Andere Gründe für eine zulässige Unterscheidung beim Entgelt hatte die Arbeitgeberin nicht ausreichend vorgetragen: Dazu gehören beispielsweise die bessere Qualifikation eines Bewerbers (im Sinne einer fachspezifischen Ausbildung oder einschlägigen Berufserfahrung). Ebenso können unter Umständen Personalgewinnungsschwierigkeiten am Arbeitsmarkt bzw. die Personalsituation im Betrieb eine Ungleichbehandlung rechtfertigen. Diese Umstände sind aber zu belegen. Nur wenn der Arbeitgeber keinen anderen geeigneten Bewerber hatte, kann er sich darauf berufen.

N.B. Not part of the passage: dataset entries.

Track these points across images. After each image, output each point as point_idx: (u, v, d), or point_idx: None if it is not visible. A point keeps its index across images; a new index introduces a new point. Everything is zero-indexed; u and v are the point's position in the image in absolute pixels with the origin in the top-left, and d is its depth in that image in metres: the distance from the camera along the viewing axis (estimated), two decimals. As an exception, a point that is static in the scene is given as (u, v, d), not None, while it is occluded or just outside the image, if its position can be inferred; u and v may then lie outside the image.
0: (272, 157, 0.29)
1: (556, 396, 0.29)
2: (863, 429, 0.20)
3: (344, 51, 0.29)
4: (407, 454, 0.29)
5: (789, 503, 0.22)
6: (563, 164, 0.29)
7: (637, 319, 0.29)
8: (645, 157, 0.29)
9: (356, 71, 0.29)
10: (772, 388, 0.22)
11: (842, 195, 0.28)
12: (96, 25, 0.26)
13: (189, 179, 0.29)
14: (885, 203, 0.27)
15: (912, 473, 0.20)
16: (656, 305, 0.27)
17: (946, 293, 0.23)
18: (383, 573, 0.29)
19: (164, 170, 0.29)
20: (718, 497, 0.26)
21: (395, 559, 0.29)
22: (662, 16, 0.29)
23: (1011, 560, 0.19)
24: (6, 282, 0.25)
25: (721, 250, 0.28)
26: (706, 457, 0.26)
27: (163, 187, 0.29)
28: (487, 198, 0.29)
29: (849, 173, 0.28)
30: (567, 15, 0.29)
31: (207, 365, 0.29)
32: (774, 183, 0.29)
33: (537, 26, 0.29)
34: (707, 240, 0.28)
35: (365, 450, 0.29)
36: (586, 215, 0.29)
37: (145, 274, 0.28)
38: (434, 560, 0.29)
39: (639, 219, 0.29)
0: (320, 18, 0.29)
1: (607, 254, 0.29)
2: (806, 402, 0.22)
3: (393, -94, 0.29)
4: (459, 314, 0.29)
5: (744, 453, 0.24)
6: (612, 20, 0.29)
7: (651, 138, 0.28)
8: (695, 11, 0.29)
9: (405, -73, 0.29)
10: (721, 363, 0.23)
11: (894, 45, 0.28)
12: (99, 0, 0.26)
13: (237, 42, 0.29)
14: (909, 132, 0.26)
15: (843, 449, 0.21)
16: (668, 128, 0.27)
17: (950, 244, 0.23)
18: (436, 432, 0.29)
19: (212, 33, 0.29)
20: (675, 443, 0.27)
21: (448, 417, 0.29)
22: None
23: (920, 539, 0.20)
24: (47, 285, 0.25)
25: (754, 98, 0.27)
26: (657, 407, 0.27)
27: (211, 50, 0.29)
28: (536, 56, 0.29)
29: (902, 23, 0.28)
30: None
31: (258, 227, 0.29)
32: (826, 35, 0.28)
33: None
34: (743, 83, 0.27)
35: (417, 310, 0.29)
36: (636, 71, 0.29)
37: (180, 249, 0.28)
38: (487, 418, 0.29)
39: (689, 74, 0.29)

Der Arbeitgeber muss in diesem Fall einen Vortrag leisten, der eine wirksame Kontrolle und Nachprüfung durch die Gerichte erlaubt.[2] Bloße allgemeine Behauptungen genügen zur Widerlegung hingegen nicht. Dies erfordert bereits bei Einstellung eine gründliche Dokumentation nebst Beweissicherung.

Aufgrund der geschlechtsbezogenen Entgeltdiskriminierung – auch durch die zu Unrecht angewandte Deckelung im Haustarifvertrag ab Juli 2018 – steht der Klägerin eine Entschädigung nach § 15 AGG wegen Verstoßes gegen das Benachteiligungsverbot aus § 7 AGG zu. Unter Berücksichtigung der Aspekte der Schadenkompensation einerseits und der Prävention andererseits sah das BAG (zusätzlich zu der Zahlung des Differenzgehalts) einen Betrag von 2.000 EUR als verhältnismäßig an.